Estimator | Outcome | Term | N Sims | Mean Estimand | Mean Estimate | Bias | SD Estimate | RMSE | Power | Coverage |
---|---|---|---|---|---|---|---|---|---|---|
estimator | Y | Z | 25 | 0.15 | 0.30 | 0.15 | 0.79 | 0.79 | 0.04 | 0.96 |
(0.00) | (0.16) | (0.16) | (0.12) | (0.12) | (0.04) | (0.04) |
The power of this design is very low: with 1,000 units we do not achieve even 10% statistical power. However, our estimates of the uncertainty are not too wide: the coverage probability indicates that our confidence intervals indeed contain the estimand 95% of the time as they should.
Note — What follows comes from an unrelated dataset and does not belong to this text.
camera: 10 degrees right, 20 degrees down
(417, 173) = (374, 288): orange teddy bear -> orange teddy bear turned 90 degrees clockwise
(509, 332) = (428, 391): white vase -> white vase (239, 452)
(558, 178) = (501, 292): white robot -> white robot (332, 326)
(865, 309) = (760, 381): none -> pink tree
Our answer strategy is highly uncertain because the second-order polynomial specification in regression model gives weights to the data that greatly increase the variance of the estimator (Gelman and Imbens, 2017).
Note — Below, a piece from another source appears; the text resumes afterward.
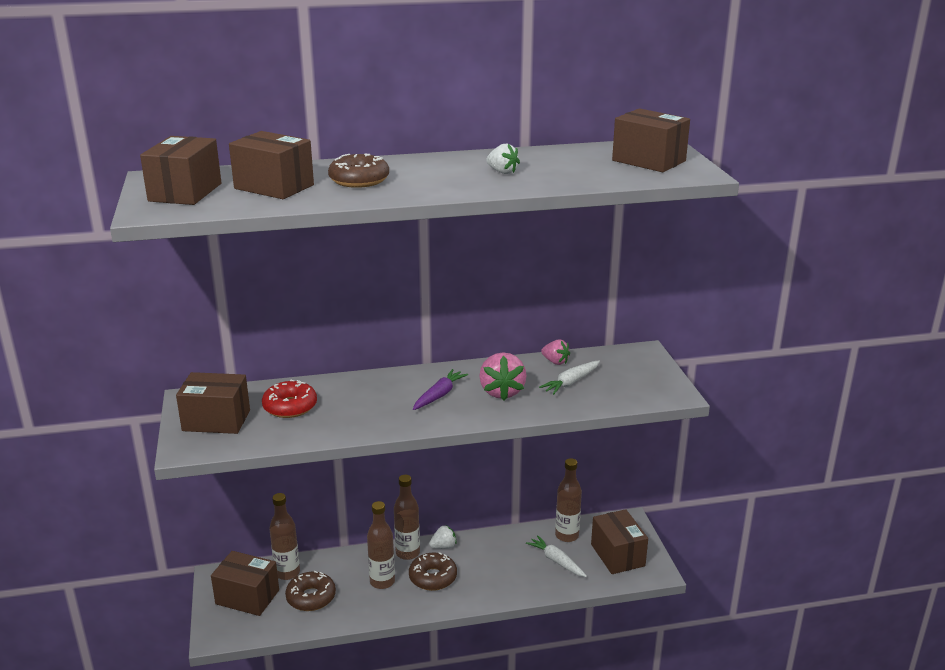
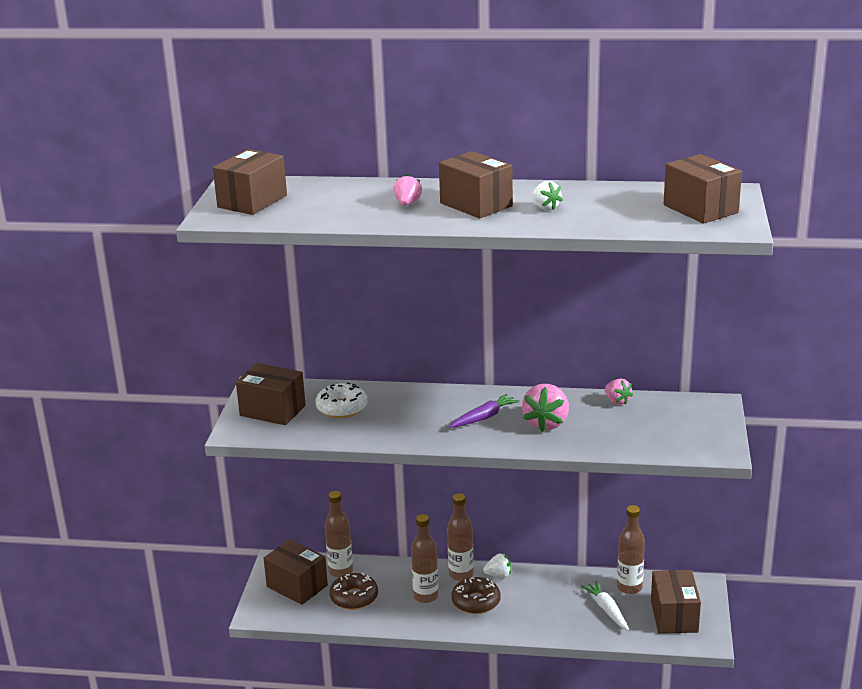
camera: 20 degrees right, 0 degrees up
(274, 187) = (329, 203): brown box -> brown box (476, 204)
(290, 407) = (342, 408): red donut -> white donut
(359, 180) = (407, 204): brown donut -> pink strawberry
(571, 382) = (620, 424): white carrot -> none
The design is biased because polynomial approximations of the average effect at exactly the point of the threshold will be inaccurate in small samples (Sekhon and Titiunik, 2017), especially as units farther away from the cutoff are incorporated into the answer strategy.
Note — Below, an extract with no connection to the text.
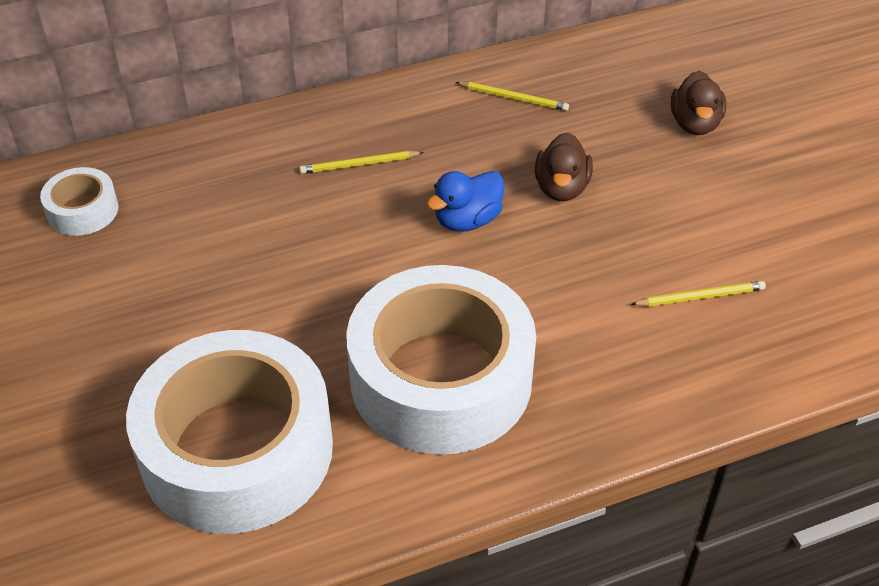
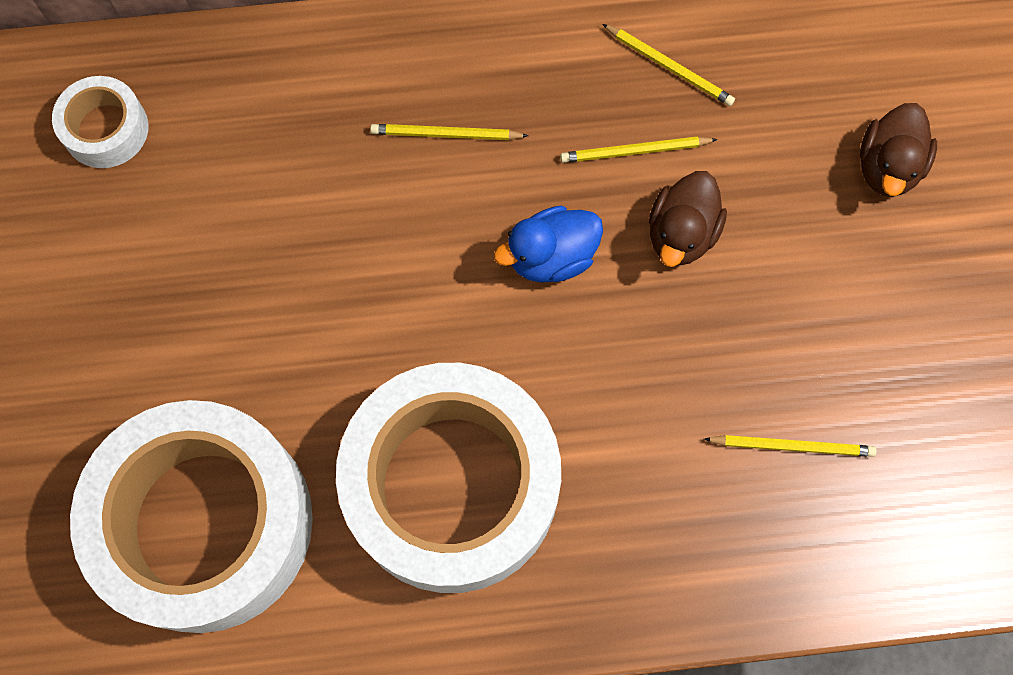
camera: 15 degrees right, 25 degrees up
(507, 148) = (634, 151): none -> yellow pencil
Finally, from the figure, we can see how poorly the average effect at the threshold approximates the average effect for all units. The average treatment effect among the treated (to the right of the threshold in the figure) is negative, whereas at the threshold it is zero This clarifies that the estimand of the regression discontinuity design, the difference at the cutoff, is only relevant for a small – and possibly empty – set of units very close to the cutoff.